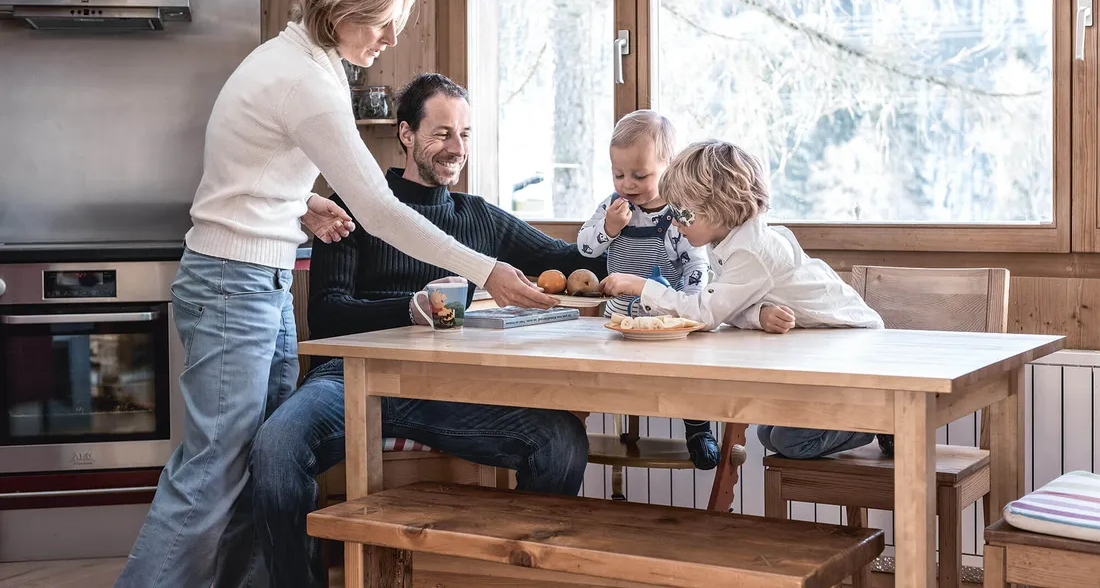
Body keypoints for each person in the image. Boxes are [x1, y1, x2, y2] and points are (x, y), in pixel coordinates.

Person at [114, 0, 554, 588]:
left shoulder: (300, 62)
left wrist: (303, 201)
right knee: (210, 474)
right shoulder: (305, 78)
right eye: (381, 23)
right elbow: (378, 209)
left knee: (245, 471)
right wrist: (485, 269)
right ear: (343, 5)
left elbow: (252, 163)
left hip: (256, 281)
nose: (387, 39)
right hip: (234, 288)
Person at [249, 73, 605, 588]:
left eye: (464, 134)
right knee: (275, 448)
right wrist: (410, 308)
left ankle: (509, 577)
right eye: (441, 133)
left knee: (561, 442)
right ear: (407, 135)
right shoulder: (353, 204)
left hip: (447, 391)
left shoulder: (478, 216)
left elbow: (568, 259)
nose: (455, 148)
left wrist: (614, 228)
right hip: (348, 381)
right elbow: (327, 315)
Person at [600, 139, 887, 463]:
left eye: (680, 212)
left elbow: (705, 315)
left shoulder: (751, 249)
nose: (674, 220)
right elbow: (725, 306)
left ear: (717, 209)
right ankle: (873, 420)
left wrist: (644, 287)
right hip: (824, 343)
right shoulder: (725, 241)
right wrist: (757, 315)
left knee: (789, 441)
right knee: (769, 434)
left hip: (852, 342)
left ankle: (883, 423)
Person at [576, 110, 718, 469]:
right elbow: (585, 248)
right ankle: (570, 425)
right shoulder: (613, 207)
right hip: (619, 318)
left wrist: (687, 304)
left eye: (640, 175)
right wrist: (608, 228)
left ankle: (698, 427)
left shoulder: (679, 215)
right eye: (618, 174)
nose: (628, 184)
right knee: (587, 369)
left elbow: (697, 262)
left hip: (665, 322)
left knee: (687, 371)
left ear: (668, 168)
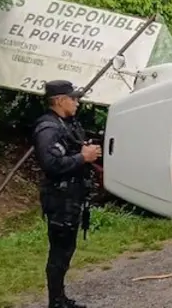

━━━━━━━━━━

ACTIVITY:
In the records, which lines use the word "knee"? Report them.

EXERCISE OUTPUT:
right knee: (210, 474)
left knee: (245, 471)
right knee: (275, 448)
left knee: (561, 442)
left knee: (789, 441)
right knee: (769, 434)
right knee: (587, 369)
left knee: (687, 371)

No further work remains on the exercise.